Les conséquences sociales et fiscales 

Le vendeur particulier professionnel relève du régime social des travailleurs indépendants et sera imposable selon le régime des bénéfices industriels et commerciaux (BIC). Enfin, le vendeur professionnel deviendra redevable de la taxe sur la valeur ajoutée (TVA) à partir du moment où ses revenus, au titre de ses activités de vente, atteindront un plafond fixé en application de l'article 293B du code général des impôts.

Malgré ces progrès dans la réflexion relative à la clarification du statut du vendeur particulier, l'impact fiscal et social restait rédhibitoire pour de nombreux particuliers, vendeurs réguliers sur les plates-formes C-to-C qui n'osaient pas encore 'sauter le pas' et confirmer le caractère professionnel de leur activité. C'est pourquoi, la décision d'instaurer un statut spécifique pour les entrepreneurs particuliers sur Internet nous paraît la bienvenue.

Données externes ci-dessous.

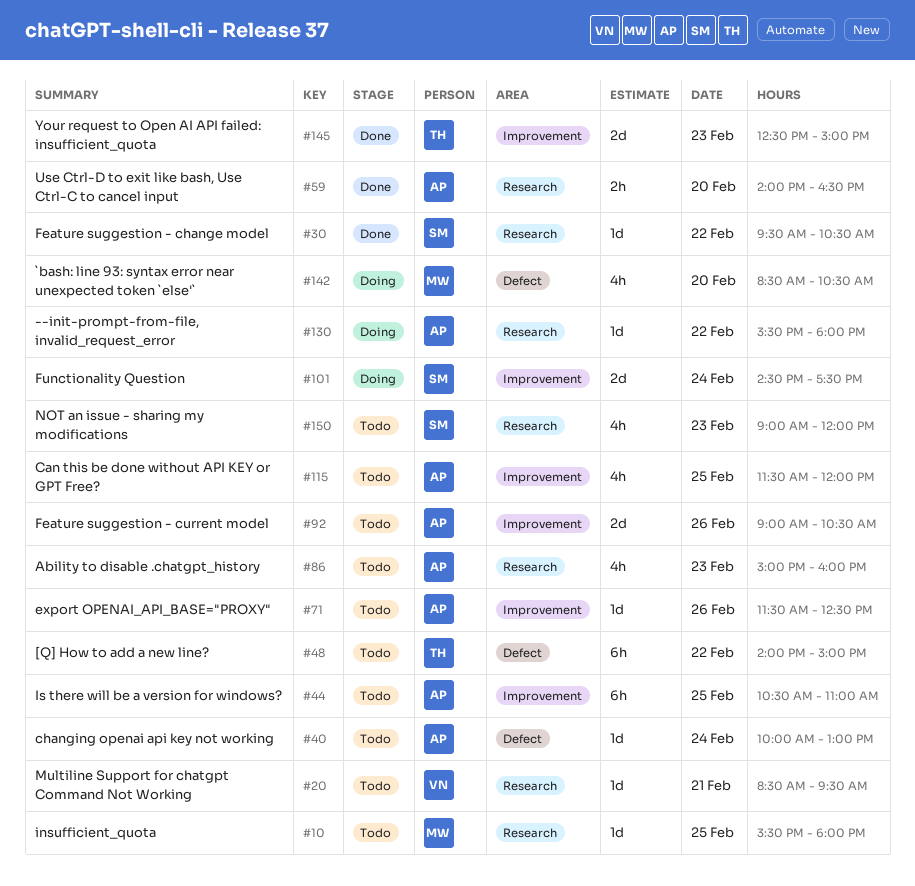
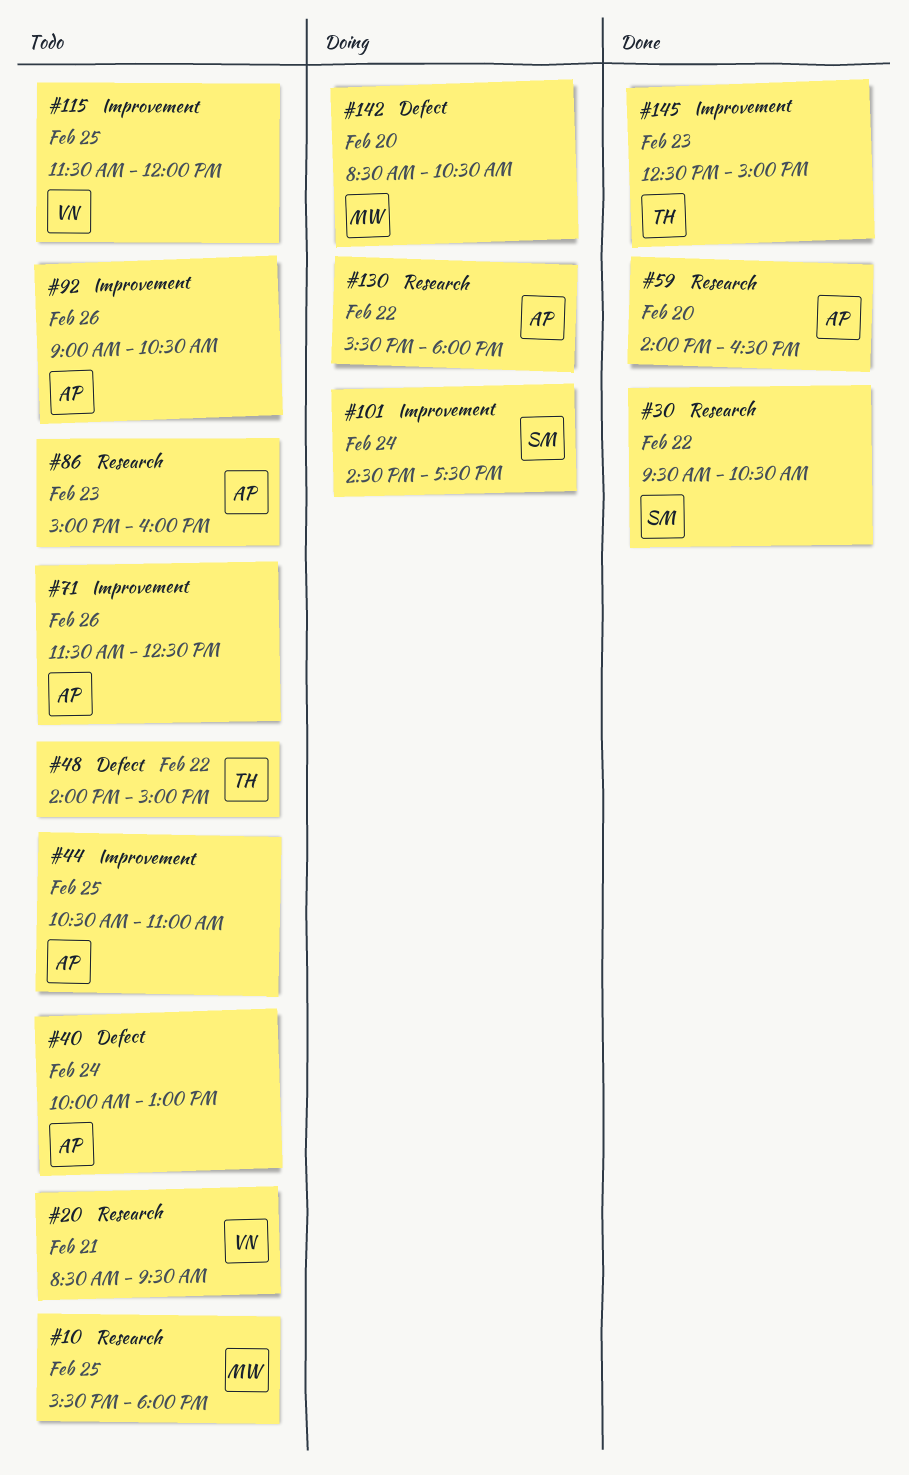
#115, owner: AP -> VN
#150: present -> none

3 - Comment la notion d'auto-entrepreneur va s'intégrer dans l'environnement existant

Le statut d'auto-entrepreneur doit normalement recouvrir celui de vendeur particulier professionnel. L'objectif avancé ici par le gouvernement est de dynamiser l'entreprenariat en levant les barrières au développement de l'entreprise individuelle. En ce qui concerne le statut d'auto-entrepreneur, cela doit se traduire par deux mesures :

1) La création d'un régime simplifié de prélèvement fiscaux et sociaux : l'auto-entrepreneur ne devrait payer qu'un montant forfaitaire incluant impôts et charges (entre 13 et 23 % du chiffre d'affaires suivant qu'il s'agit de vente de produits ou de prestations de services),

2) L'absence d'obligation de créer une société.

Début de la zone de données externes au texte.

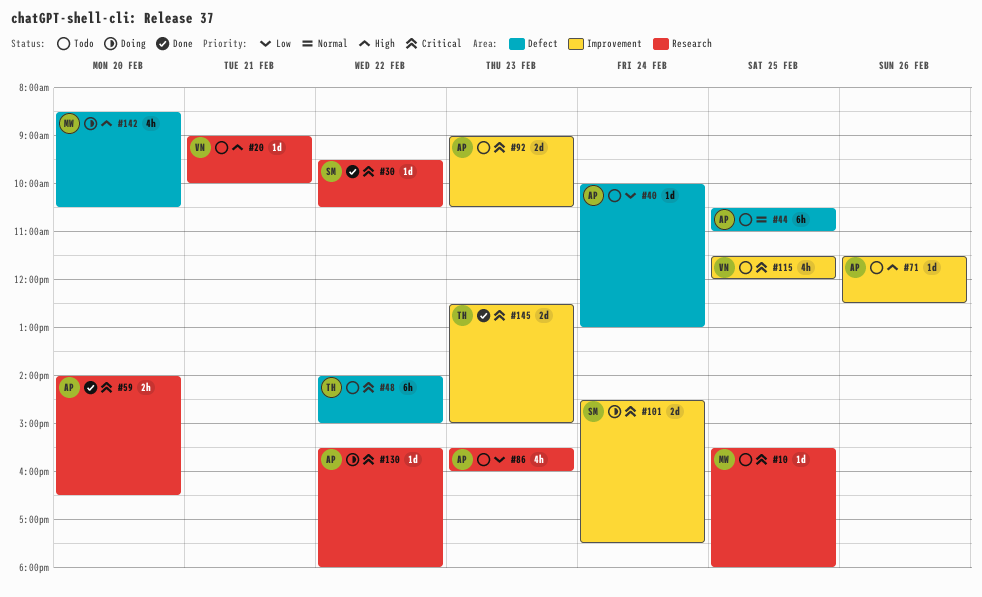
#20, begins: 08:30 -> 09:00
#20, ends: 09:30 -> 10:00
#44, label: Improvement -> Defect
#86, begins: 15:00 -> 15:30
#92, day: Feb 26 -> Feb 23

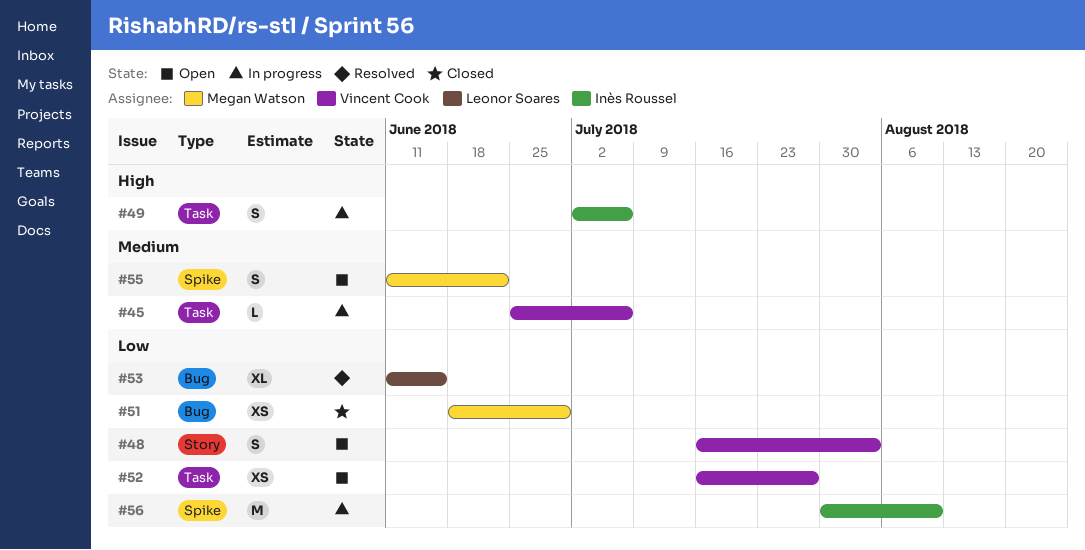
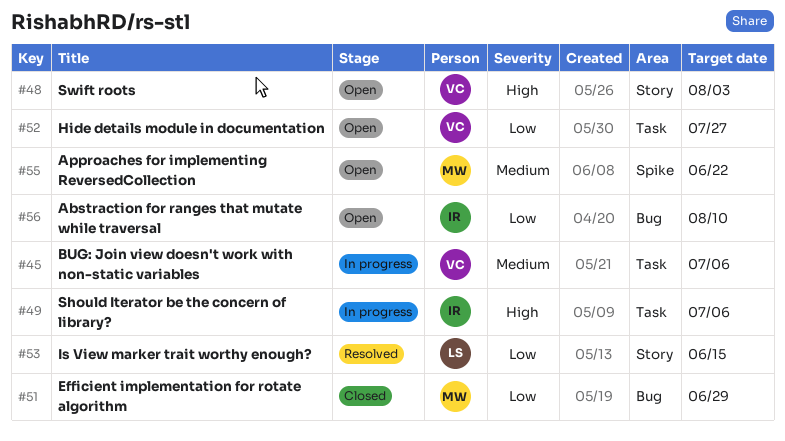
#48, priority: Low -> High
#53, label: Bug -> Story
#56, status: In progress -> Open
#56, label: Spike -> Bug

Si l'on considère que les barrières à la déclaration comme 'professionnel' sont pour l'instant essentiellement d'ordre fiscal et social, les nouvelles dispositions de la LME devraient effectivement avoir un effet incitatif.

Par contre, la LME n'appréhende l'auto-entrepreneur que par le biais des aspects fiscaux et sociaux, sans toucher aux critères identifiant le vendeur particulier professionnel. Néanmoins, comme on l'a vu plus haut, les critères dégagés pour déterminer si une activité de vente est professionnelle ou non sont relativement clairs même s'ils doivent être envisagés au cas par cas.

Ainsi, avec l'adaptation des plates-formes de vente en ligne aux vendeurs professionnels telle que préconisée par le FDI et la Fevad, suivi aujourd'hui de dispositions fiscales et sociales incitatives, les petits entrepreneurs peuvent désormais bénéficier d'un cadre favorable au développement de leur activité. Ce cadre spécifique sera particulièrement adapté, au moins pendant une première période de développement de l'activité, permettant à ces particuliers entrepreneurs de tester leur projet et son potentiel de développement ; avec la possibilité, dans un deuxième temps, de passer à la vitesse supérieure de leur développement économique de cyber-commerçant.